Lyonnet began systematic observation on insects in 1736. In 1738 he undertook to correct and expand a translation of F. C. Lesser’s Insectotheologia. Lyonnet’s annotations to the translation indicate that he was familiar with the subject and that his ideas on the general biological problems of his time were already formed; his ideas on classification and generation found in the notes to Lesser also appear in the Traité anatomique of 1760 and in the posthumously published Recherches.
The Traité anatomique de la chenille qui rouge le bois de saule was begun in 1745. Lyonnet had originally planned a treatise on all the insects in the vicinity of The Hague. When he saw the fame that Trembley and Bonnet had achieved, however, he decided to establish his own reputation in micro-anatomy. He examined the common goat moth caterpillar (Cossuts ligniperda) and the anatomy of its chrysalis and imago. He intended to delineate the metamorphosis of the insect in subsequent volumes, but was prevented from doing so by an affliction of the eyes, which after 1767 made it impossible for him to do close work. Traité anatomique is devoted wholly to the anatomy of the caterpillar, and the plates, drawn and engraved by Lyonnet, portray the muscles, nerves, bronchia, heart, viscera, silk vessels, and the internal parts of the head with astonishing precision.
Beginning about 1767 Lyonnet, whose eyesight was still sufficient for everyday purposes, began to collect paintings, including those of Vermeer - widely thought to have been neglected in the eighteenth century. He spent his later years in preparing his notes on insects in the vicinity of The Hague for publication. Although he had a manuscript ready for the printer by 1787, various delays kept it from the presses until 1832, when W. de Haan published it as the Recherches.
Achievements
Views
For Lyonnet the principal enemies of sound thinking in natural history were l’esprite de systéme and mechanistic ideas, both exemplified by Buffon. Lyonnet rejected both animalculist and ovist preformation theories of generation and believed that spontaneous (“equivocal”) generation was an illusion fostered by sloppy experimental technique. All animals come from eggs, he said, echoing Harvey, except those few which reproduce by budding. Lyonnet did not formulate a theory of generation, but the logic of his position would have led him to a theory of epigenesis, if he had pursued it. His declarations on generation could have been approved by Aristotle: in reproduction, both the female and male “principles” play a role.

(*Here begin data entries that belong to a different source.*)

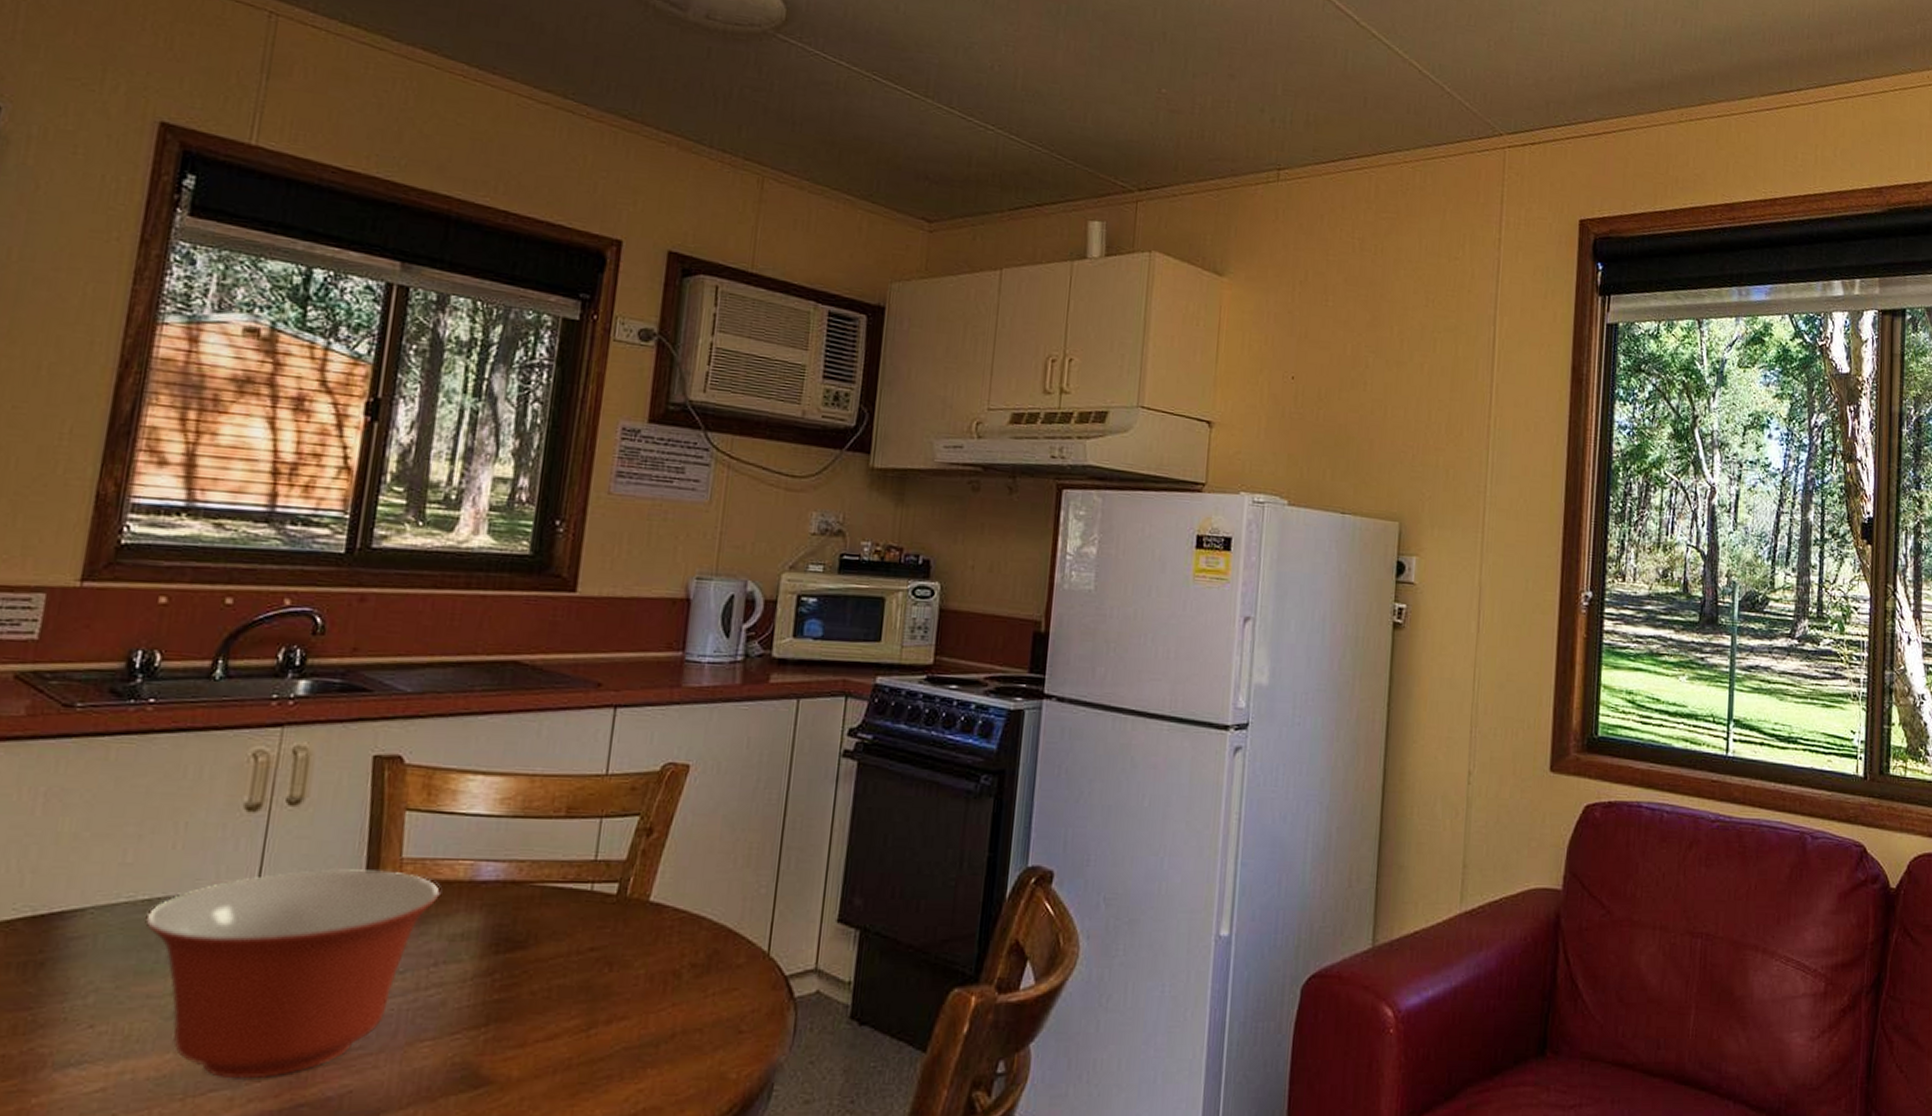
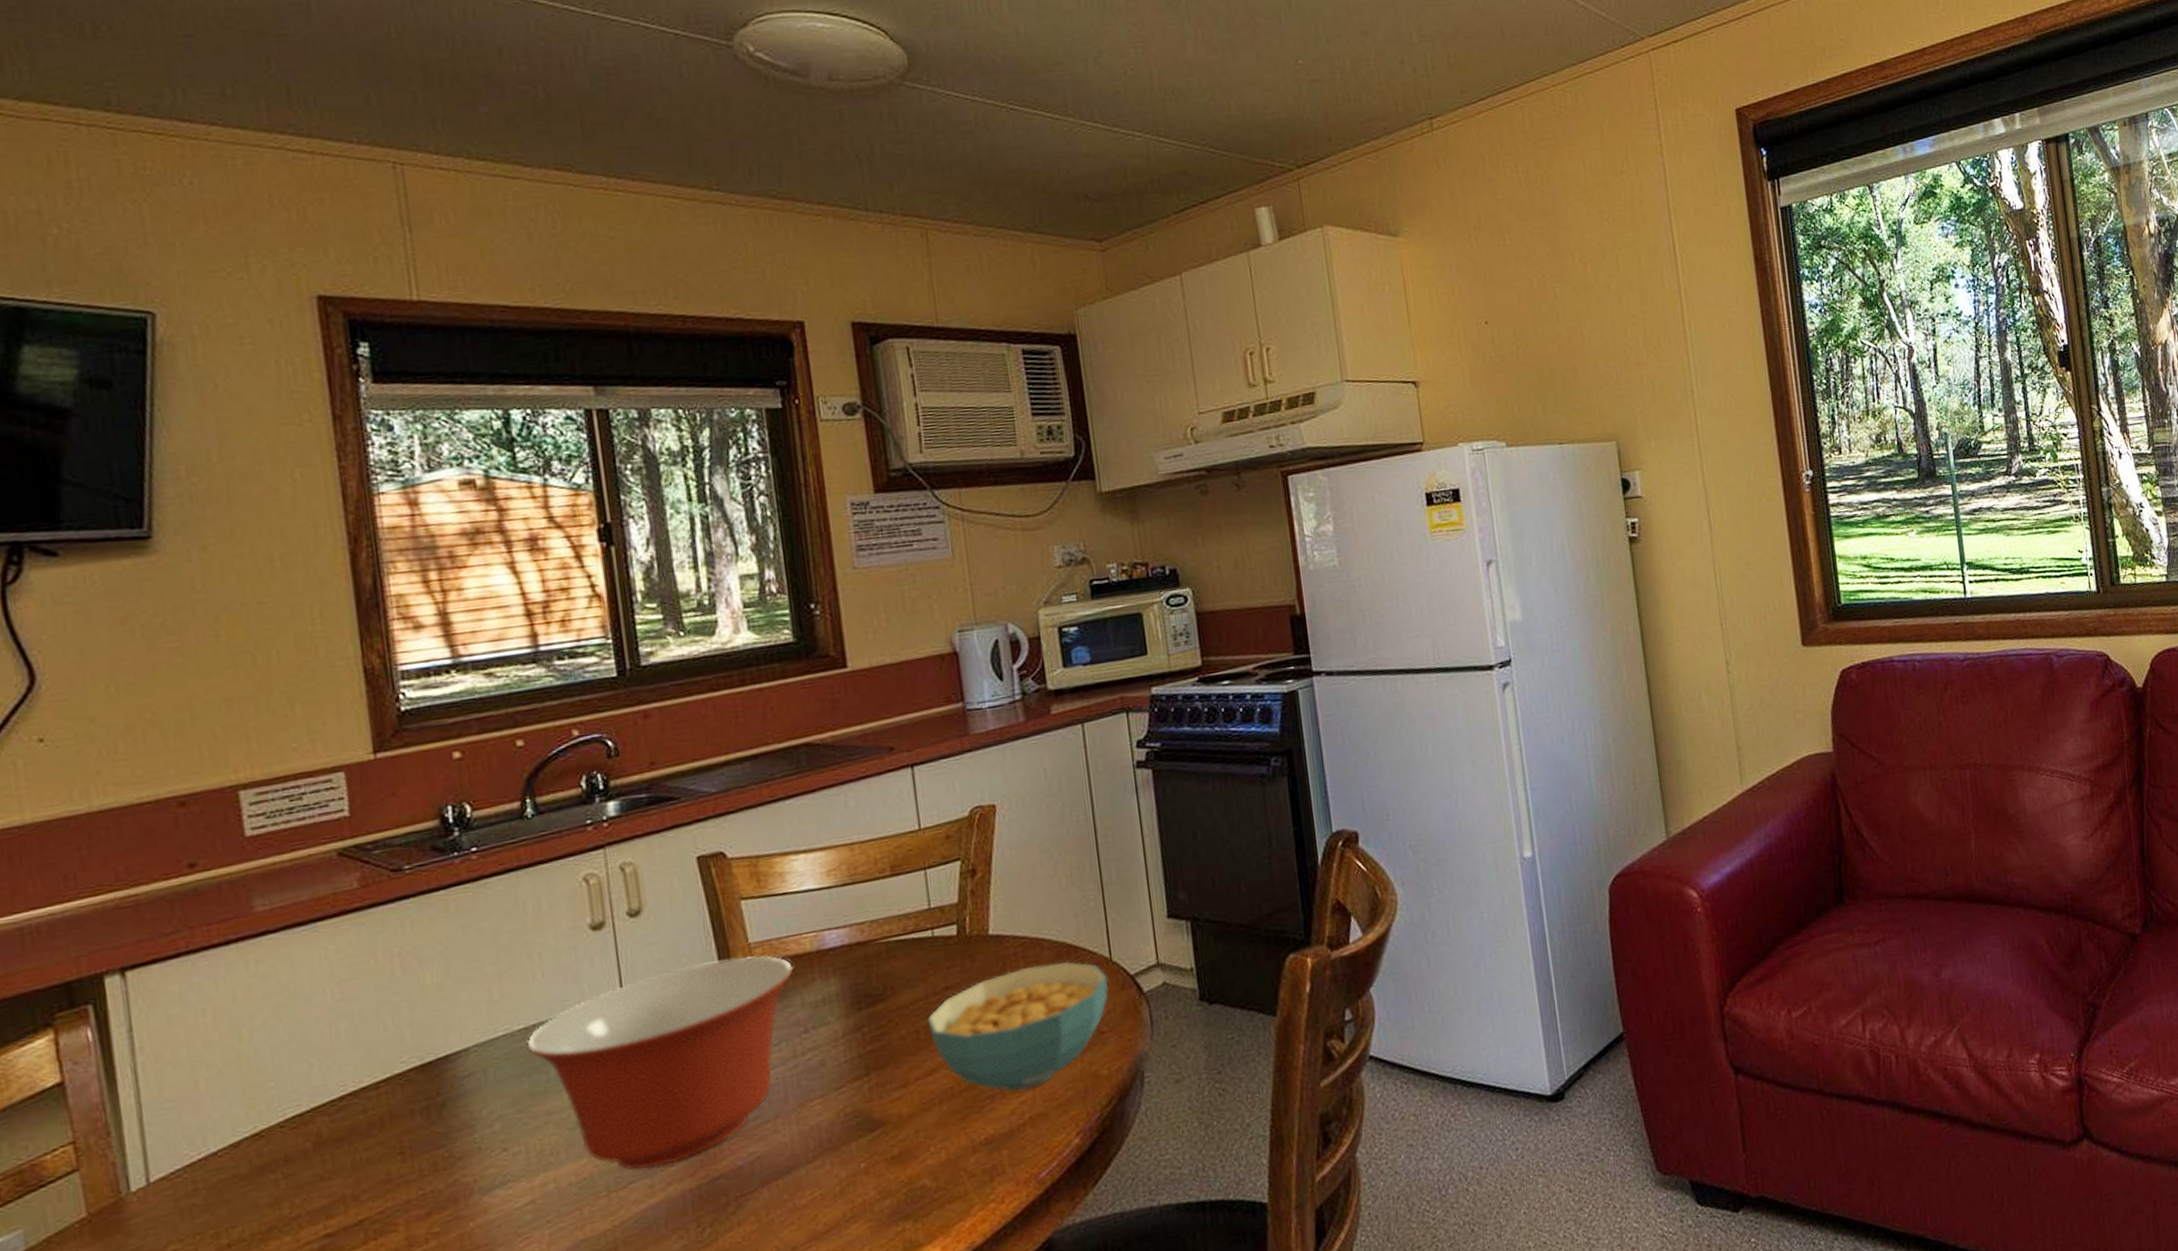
cereal bowl: none [563,943,761,1077] -> present [927,960,1108,1092]

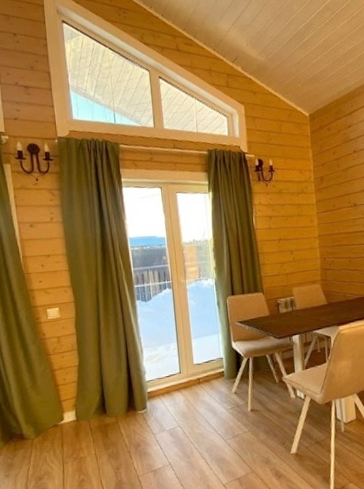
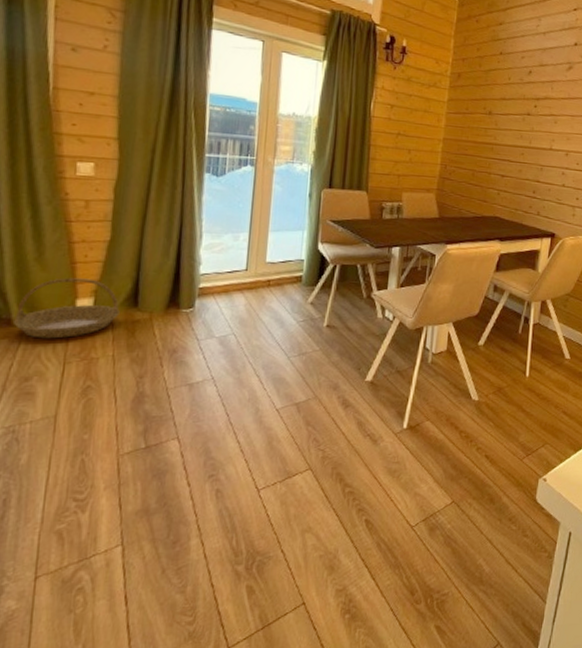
basket: none [25,396,95,447] -> present [13,278,120,339]

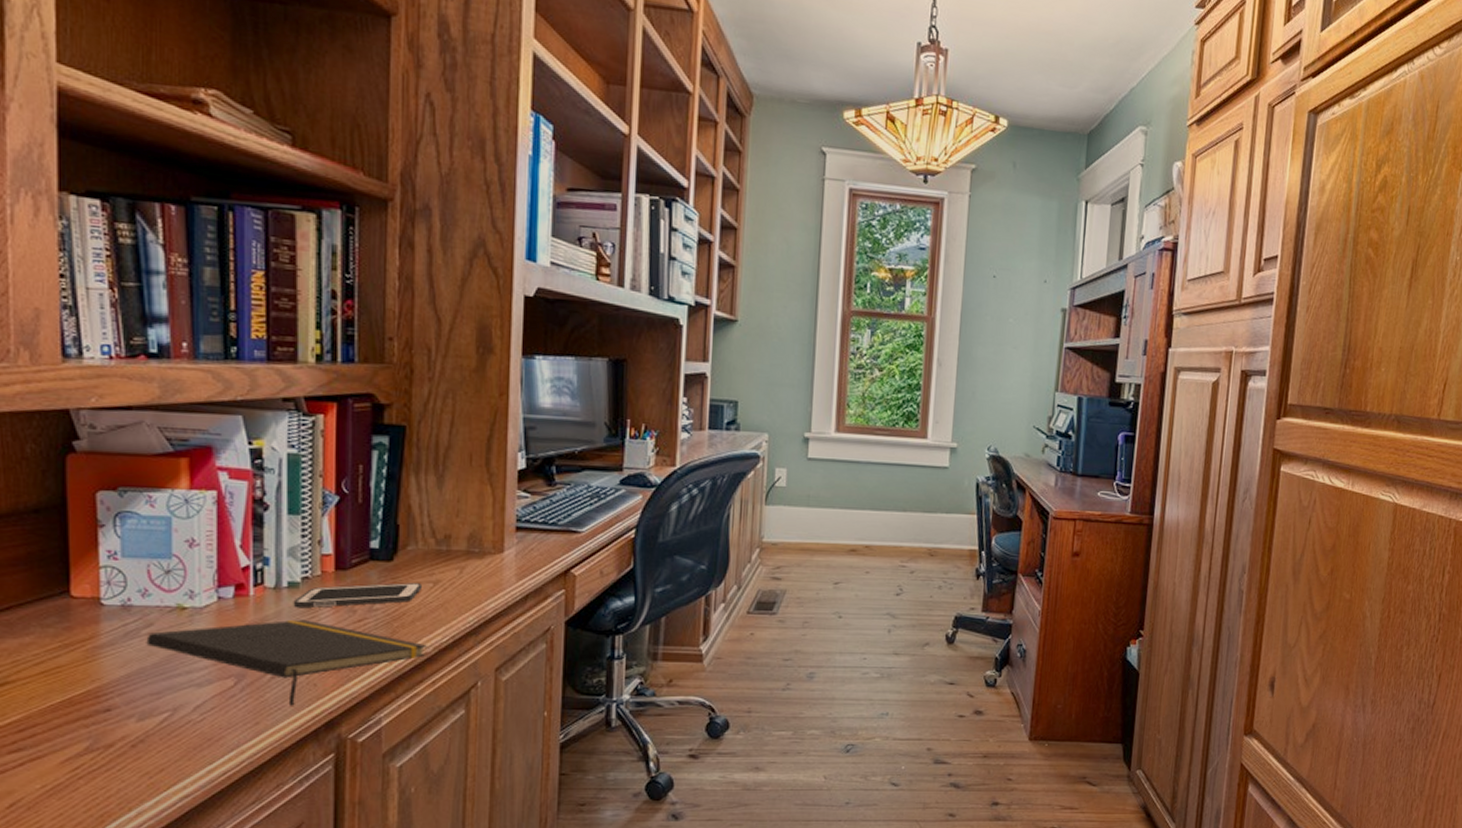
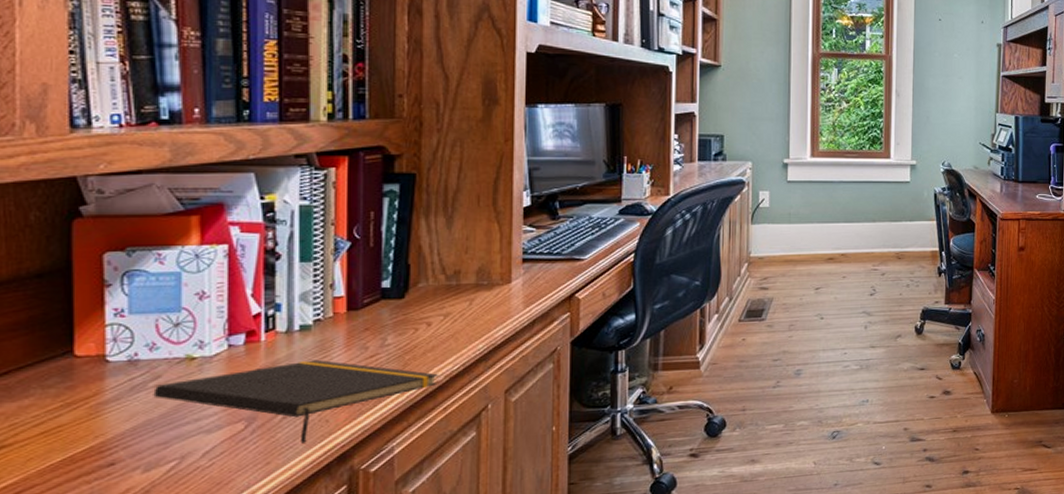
cell phone: present [293,583,422,609] -> none [305,317,432,350]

Lyonnet considered himself an empiricist, like Swarnmerdam and Réaumur, who examined insects, to be sure, but who saw only what any unbiased and respectful observer would see. In a way, it was so: the Traité anatomique is a triumph of the eye. But his empiricism was less than pure, since two assumptions controlled every line he wrote or drew. He believed, first, that the world and all its creatures are a vast cipher and, second, that the duty of man is to decode it. He found the natural world to be as intricately, precisely, and richly designed as a work by a Dutch artist; and he believed that the more this great design was elucidated, the greater would be man’s reverence for the Designer. The tasks of breaking the code by tracing the design to its last perfect detail was therefore perhaps the one supremely worthwhile thing to do.